Because beneath all that irritation, beneath the cutting words and lifted chin and spoiled-prince attitude, there was a tremor in his voice I had started recognizing.
He looked over his shoulder at me.
“Why did you stop?”
His eyes were already pink at the corners.
I panicked.
“No reason. I’m happy I caught you. Really.”
Too late.
He started crying anyway.
Not ugly crying. Adrian did nothing ugly.

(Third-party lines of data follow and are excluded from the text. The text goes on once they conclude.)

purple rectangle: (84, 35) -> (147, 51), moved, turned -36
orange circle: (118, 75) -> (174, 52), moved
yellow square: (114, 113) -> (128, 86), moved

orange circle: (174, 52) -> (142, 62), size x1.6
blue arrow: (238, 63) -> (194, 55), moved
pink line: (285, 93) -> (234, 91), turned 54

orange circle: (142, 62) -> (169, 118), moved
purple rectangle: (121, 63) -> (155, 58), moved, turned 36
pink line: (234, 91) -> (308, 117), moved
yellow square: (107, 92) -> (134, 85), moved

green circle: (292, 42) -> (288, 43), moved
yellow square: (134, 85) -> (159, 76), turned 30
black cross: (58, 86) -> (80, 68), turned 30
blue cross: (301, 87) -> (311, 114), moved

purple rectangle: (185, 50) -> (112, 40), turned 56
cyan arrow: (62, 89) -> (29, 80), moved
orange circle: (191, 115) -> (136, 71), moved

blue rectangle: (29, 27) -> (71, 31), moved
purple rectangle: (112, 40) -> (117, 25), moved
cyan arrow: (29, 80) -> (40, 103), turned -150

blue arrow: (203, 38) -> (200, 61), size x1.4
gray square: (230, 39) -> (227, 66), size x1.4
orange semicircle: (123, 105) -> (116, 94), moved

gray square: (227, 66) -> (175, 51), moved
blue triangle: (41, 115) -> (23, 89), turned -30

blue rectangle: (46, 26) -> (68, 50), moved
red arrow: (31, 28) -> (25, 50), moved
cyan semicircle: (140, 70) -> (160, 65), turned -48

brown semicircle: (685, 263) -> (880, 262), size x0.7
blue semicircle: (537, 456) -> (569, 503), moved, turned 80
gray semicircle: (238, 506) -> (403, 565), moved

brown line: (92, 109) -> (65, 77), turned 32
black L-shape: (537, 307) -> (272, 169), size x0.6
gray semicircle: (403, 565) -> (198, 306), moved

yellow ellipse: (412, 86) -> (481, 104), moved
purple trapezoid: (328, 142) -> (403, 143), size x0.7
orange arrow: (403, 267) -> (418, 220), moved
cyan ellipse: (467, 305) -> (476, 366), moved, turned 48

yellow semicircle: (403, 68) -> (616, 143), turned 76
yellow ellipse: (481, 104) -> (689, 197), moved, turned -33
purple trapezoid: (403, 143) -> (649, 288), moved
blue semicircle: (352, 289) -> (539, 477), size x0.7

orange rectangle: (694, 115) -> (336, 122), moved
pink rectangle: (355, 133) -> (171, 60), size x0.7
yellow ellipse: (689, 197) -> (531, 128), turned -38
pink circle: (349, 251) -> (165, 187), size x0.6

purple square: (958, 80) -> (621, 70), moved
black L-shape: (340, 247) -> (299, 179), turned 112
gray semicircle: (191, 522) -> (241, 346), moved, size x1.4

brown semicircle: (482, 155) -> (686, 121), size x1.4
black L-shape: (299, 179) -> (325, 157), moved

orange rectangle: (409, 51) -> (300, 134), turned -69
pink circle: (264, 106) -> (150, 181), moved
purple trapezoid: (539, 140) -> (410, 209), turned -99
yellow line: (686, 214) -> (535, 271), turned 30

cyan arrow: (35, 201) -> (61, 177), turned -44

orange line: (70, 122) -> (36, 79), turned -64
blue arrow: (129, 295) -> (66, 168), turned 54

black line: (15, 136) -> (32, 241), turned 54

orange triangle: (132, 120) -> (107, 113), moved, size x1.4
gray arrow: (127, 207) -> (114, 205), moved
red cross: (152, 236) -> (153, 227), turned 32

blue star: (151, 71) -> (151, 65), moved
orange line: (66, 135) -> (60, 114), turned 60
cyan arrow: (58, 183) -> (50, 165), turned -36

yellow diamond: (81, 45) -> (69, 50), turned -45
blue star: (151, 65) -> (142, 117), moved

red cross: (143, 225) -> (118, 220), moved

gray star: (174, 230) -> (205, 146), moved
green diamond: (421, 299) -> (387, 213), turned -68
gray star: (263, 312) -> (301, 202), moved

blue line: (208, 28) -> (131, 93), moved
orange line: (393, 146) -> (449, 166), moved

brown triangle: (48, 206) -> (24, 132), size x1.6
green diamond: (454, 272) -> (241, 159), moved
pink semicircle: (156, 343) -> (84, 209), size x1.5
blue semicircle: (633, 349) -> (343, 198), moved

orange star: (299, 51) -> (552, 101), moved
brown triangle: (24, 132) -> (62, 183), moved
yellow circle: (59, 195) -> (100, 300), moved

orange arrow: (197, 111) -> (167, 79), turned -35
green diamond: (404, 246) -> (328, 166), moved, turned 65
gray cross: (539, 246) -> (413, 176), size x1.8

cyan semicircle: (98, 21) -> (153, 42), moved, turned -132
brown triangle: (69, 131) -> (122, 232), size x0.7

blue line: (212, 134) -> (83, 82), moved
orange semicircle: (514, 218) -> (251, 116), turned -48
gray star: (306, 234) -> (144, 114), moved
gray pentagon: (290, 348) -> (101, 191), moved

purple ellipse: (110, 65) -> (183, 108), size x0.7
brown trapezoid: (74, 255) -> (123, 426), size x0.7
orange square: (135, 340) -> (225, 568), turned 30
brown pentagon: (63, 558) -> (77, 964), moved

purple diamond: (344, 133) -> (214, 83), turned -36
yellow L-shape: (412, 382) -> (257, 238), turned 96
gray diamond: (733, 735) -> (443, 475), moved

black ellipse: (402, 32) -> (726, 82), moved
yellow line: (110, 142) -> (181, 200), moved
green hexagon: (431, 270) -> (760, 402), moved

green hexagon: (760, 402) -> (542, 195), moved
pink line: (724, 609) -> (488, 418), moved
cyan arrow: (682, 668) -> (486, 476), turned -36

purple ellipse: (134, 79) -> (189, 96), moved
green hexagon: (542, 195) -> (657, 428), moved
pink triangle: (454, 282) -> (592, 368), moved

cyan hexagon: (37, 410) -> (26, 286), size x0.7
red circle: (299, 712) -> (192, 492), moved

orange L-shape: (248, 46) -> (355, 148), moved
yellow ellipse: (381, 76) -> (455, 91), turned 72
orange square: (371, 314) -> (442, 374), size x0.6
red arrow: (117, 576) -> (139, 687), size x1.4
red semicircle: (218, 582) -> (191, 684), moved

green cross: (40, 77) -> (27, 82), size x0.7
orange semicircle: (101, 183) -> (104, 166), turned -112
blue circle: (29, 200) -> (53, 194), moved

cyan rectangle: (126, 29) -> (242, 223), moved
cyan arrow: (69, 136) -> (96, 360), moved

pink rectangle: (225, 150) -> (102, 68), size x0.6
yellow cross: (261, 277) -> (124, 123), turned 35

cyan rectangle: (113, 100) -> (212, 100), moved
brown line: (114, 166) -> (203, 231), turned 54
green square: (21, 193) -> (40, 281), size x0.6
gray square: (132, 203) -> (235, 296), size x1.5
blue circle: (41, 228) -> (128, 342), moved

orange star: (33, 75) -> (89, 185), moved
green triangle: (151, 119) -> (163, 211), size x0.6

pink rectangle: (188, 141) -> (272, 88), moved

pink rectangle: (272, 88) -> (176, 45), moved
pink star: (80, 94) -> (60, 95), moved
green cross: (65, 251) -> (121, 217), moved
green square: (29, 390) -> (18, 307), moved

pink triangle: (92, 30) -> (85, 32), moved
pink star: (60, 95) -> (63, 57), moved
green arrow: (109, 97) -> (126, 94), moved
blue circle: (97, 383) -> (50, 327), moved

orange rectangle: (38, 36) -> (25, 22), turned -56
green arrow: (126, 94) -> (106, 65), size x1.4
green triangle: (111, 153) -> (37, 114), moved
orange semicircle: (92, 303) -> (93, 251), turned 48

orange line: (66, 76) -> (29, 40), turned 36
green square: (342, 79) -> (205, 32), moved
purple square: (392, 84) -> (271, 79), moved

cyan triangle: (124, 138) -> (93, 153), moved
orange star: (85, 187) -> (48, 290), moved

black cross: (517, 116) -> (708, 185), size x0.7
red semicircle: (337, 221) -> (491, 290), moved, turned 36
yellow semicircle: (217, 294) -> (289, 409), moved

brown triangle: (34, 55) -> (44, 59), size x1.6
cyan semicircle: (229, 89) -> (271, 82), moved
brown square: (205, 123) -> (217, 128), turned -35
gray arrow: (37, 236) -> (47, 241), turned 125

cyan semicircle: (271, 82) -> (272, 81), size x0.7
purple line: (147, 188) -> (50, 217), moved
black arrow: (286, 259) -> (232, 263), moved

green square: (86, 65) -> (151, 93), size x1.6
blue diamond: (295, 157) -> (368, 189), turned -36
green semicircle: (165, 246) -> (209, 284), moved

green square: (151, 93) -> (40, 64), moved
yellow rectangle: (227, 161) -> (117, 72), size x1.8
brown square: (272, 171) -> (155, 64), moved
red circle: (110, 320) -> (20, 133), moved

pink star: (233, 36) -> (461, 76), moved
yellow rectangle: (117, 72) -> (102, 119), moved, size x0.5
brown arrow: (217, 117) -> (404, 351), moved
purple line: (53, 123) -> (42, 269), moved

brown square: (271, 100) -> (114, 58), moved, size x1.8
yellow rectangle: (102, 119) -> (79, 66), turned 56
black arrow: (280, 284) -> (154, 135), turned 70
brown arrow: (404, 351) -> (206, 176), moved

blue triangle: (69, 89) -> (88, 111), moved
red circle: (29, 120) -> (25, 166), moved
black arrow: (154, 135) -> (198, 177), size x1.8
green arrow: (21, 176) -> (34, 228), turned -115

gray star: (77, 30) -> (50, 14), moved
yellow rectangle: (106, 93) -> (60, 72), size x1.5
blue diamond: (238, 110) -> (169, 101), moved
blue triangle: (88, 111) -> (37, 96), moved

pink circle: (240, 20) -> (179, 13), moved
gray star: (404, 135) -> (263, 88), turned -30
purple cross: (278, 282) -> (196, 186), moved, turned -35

Tears slid down his face in perfect crystal drops, landing against the side of the tub and bouncing onto the floor as luminous white pearls.
Real pearls.
One after another.
He snatched the lard jar out of my hands with an offended sniff, dug out a huge amount with his fingers, and smeared it over his own shoulder like he was making a point.
I watched, horrified.
That lard had cost me half the last coins in my house.
Then I looked at his face.
Then at the pearls scattered across my floor.
Then back at the lard.
My head started to hurt.
Maybe the old bachelor had been right.
Maybe poor women like me had no business trying to raise a beastman at all.
Maybe I had been blinded by vanity and desire and loneliness and the stupid dream of finally being like everyone else.
Maybe I deserved this.
Adrian cried harder.
“You regret it, don’t you?” he accused. “Too bad. You already dragged me here. You even kissed me. You can’t just throw me away now.”
He was talking about the first night, when I had nearly dropped him trying to carry him through the doorway and my mouth had brushed his by accident.
He had acted deeply offended for five full minutes.
Then he had clung to me for the rest of the night.
I had not understood him then.
I still did not understand him now.
All I knew was that the floor was covered in pearls, the lard was disappearing by the fistful, and somehow this beautiful, impossible man had become the center of my life before I ever noticed it happening.